** Opening Passage for review block **

Diversity alone isn’t enough!

So, your organisation has a team drawn from diverse backgrounds? That’s great, but it is just step one. It isn’t “mission accomplished” and it doesn’t mean that the organisation will automatically benefit from this diversity. Having an equal representation of women in senior positions or a multi-ethnic boardroom won’t necessarily mean that those women or people from ethnic minority backgrounds feel included, able to share their opinions and perform at their best.The reason I raise this is because of a recent experience I had (not at ETS, I must add!). I observed a leader shut down an employee’s challenge about not feeling included through quoting the diversity statistics as being “representative”. By acting in this way, the leader in question was preventing themself from understanding the real issue at hand in their business – namely a lack of inclusiveness.

Connecting the dots between I&D

As I already touched on, having people from diverse backgrounds within your organisation is vital. But, without inclusion, it will likely have little impact on your employee experience or organisational performance. Inclusion and diversity must go hand in hand.Inclusion is defined as the is the act of making a person or thing part of a group or collection. Now, for real inclusion, you don’t just make people a part of a group, you need to help them truly feel part of that group, to help them belong. Whether they feel a sense of belonging is their prerogative though, not anyone else’s.The link between a diverse organisation and high performance is simply employees feeling included. This is because, if an individual feels included, they are more likely to speak up and contribute in a way that provides the following:

  • Better representation of and relation to society – by having this representation, an organisation is more likely to understand and meet the needs of your customers and employees
  • Creativity and challenge – having diversity of thought from different people means that organisations are more likely to think about new ventures and problems from different angles.

** Closing Passage for review block **

**Task set:**
a. Please extract the passage of the article on diversity and inclusion from "Diversity alone isn’t" to "lack of inclusiveness.".
b. According to the article on diversity and inclusion, what is the link between a diverse organization and high performance?
c. Carry on writing the article on diversity and inclusion from its last line.

** Opening Source data block **

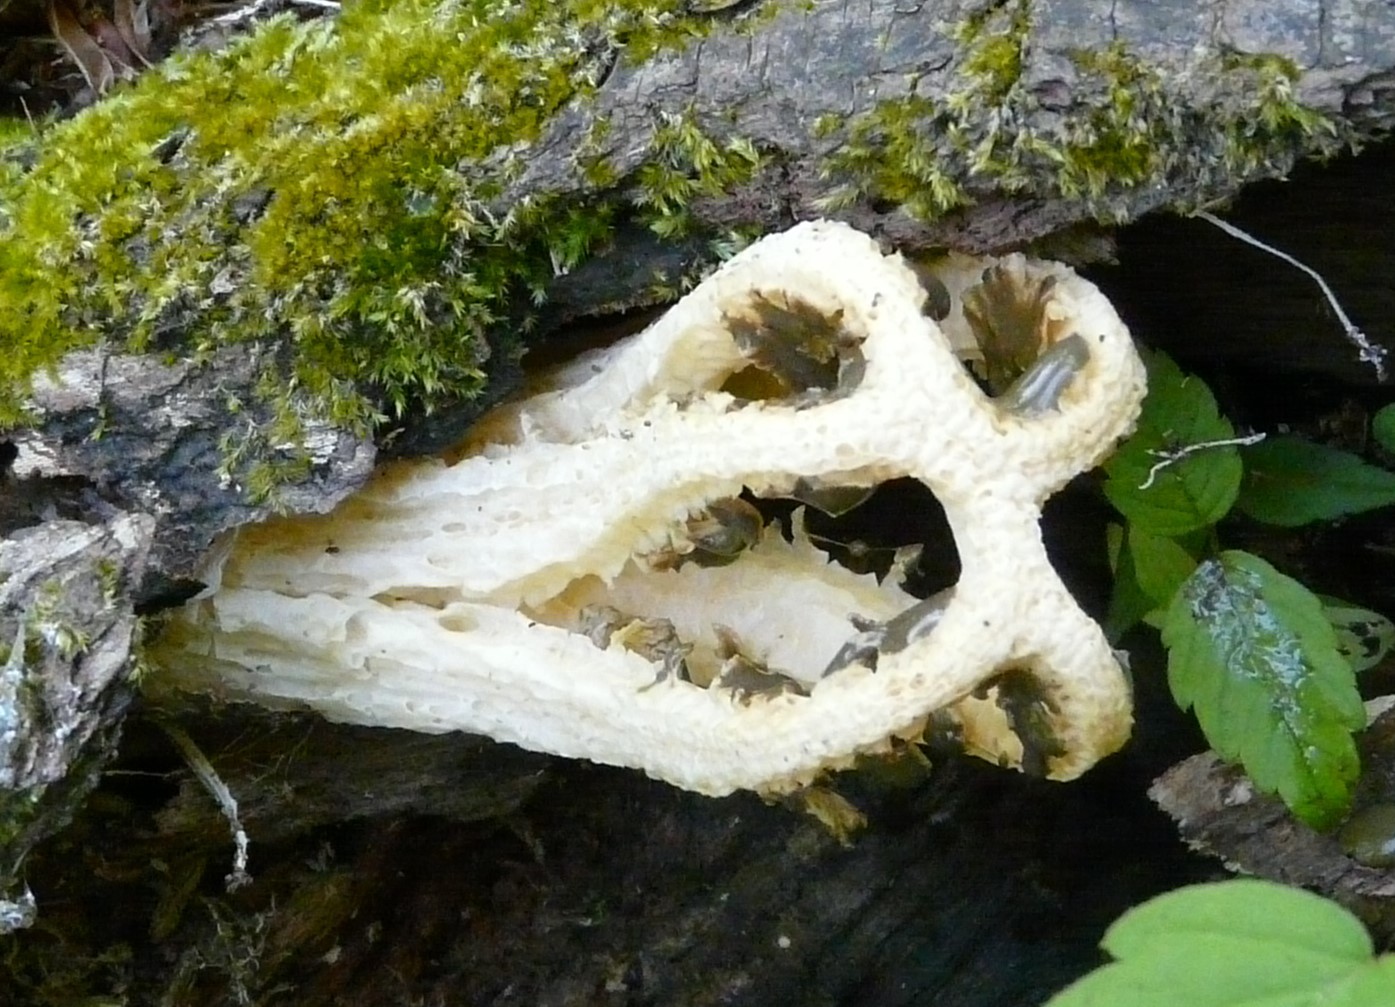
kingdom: Fungi
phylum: Basidiomycota
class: Agaricomycetes
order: Phallales
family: Phallaceae
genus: Blumenavia
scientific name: Blumenavia rhacodes
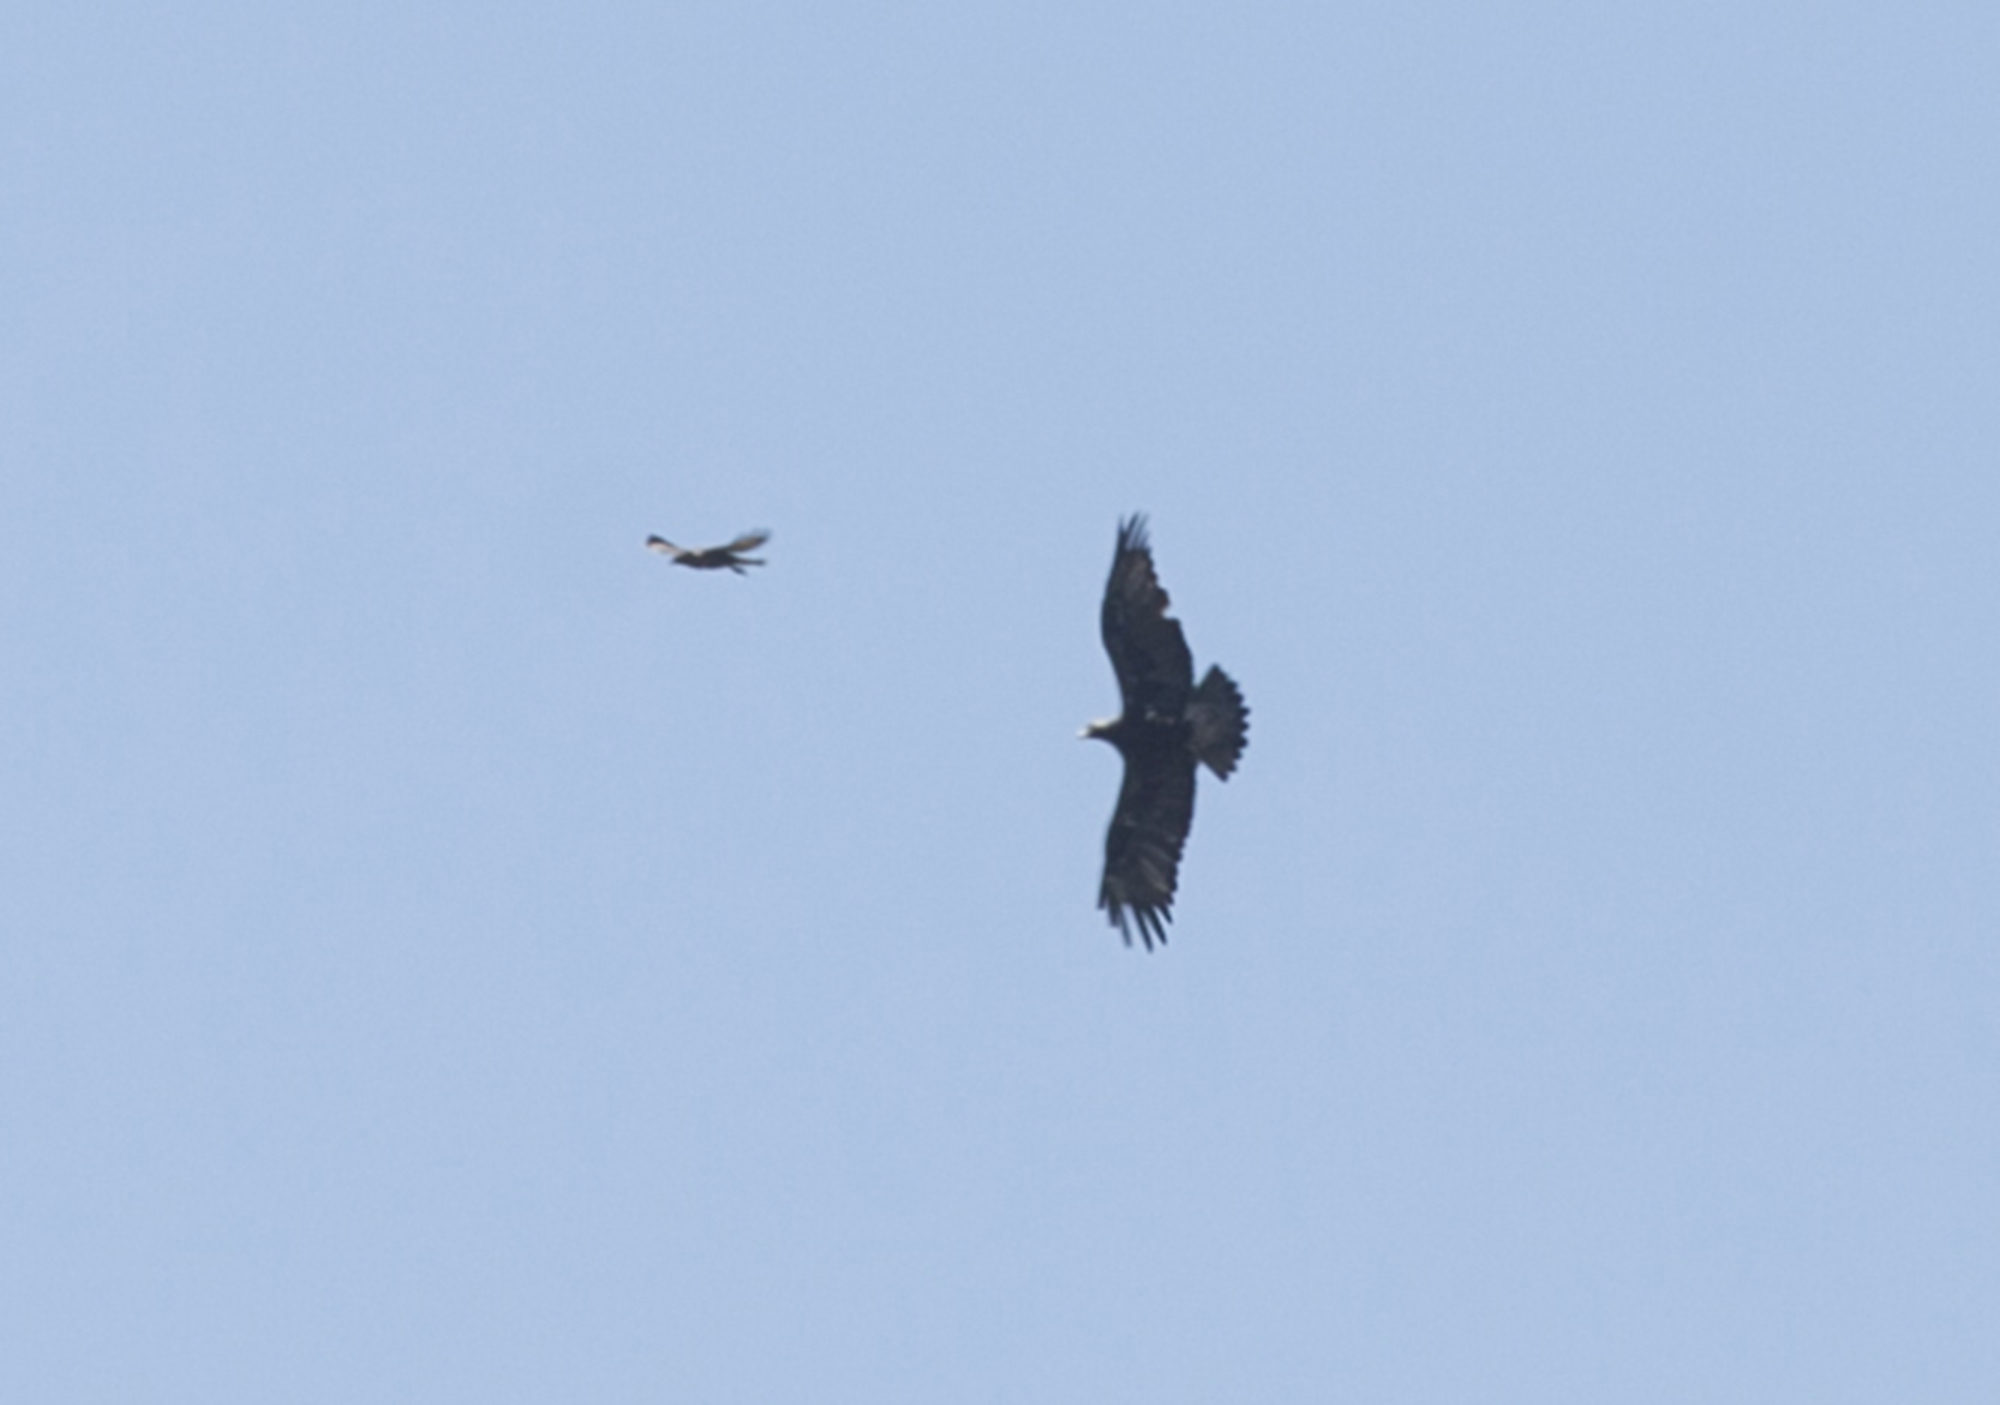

** Closing Source data block **

**Answers to this exercise:**
a.
Diversity alone isn’t enough!

So, your organisation has a team drawn from diverse backgrounds? That’s great, but it is just step one. It isn’t “mission accomplished” and it doesn’t mean that the organisation will automatically benefit from this diversity. Having an equal representation of women in senior positions or a multi-ethnic boardroom won’t necessarily mean that those women or people from ethnic minority backgrounds feel included, able to share their opinions and perform at their best.The reason I raise this is because of a recent experience I had (not at ETS, I must add!). I observed a leader shut down an employee’s challenge about not feeling included through quoting the diversity statistics as being “representative”. By acting in this way, the leader in question was preventing themself from understanding the real issue at hand in their business – namely a lack of inclusiveness.

b. Employees feeling included.

c.
Building an inclusive culture

So how do you go about creating a diverse workforce and supporting them to feel included? I should point out that there are no shortcuts or hacks here. But these are a few practical ideas to consider:

  1. Understand by asking - use listening tools to see if people feel includedand why/why not. The nature of the topic means that it is unlikely that people will be completely open at first so trust in the process as it will need to be built up over time.
  2. Encourage third party challenge - in my experience, it is easier for someone other than the individual to speak out about inclusion issues. If you receive third party challenge (like in my example earlier), encourage it and welcome it.
  3. Challenge yourself - it is likely that it will be difficult for you to see the point of view of someone else in your organisation who may be very different from you. Consider having an outside coach or facilitator to challenge that thinking.
  4. Plan solutions - use feedback and specialist support to put together a plan to support the organisation and people within it to be and feel included. This is part of a process and it won’t end with a quick bit of training. But acknowledging and really listening can go a long way to helping people to feel included, and not just a statistic.
  5. Repeat – not to labour the point but inclusion is an on-going journey and it doesn’t just happen overnight. As new people join, so your culture changes again and it is always something that you need to be tuned in to, so that you may adapt to meet the inclusion needs of those in your organisation.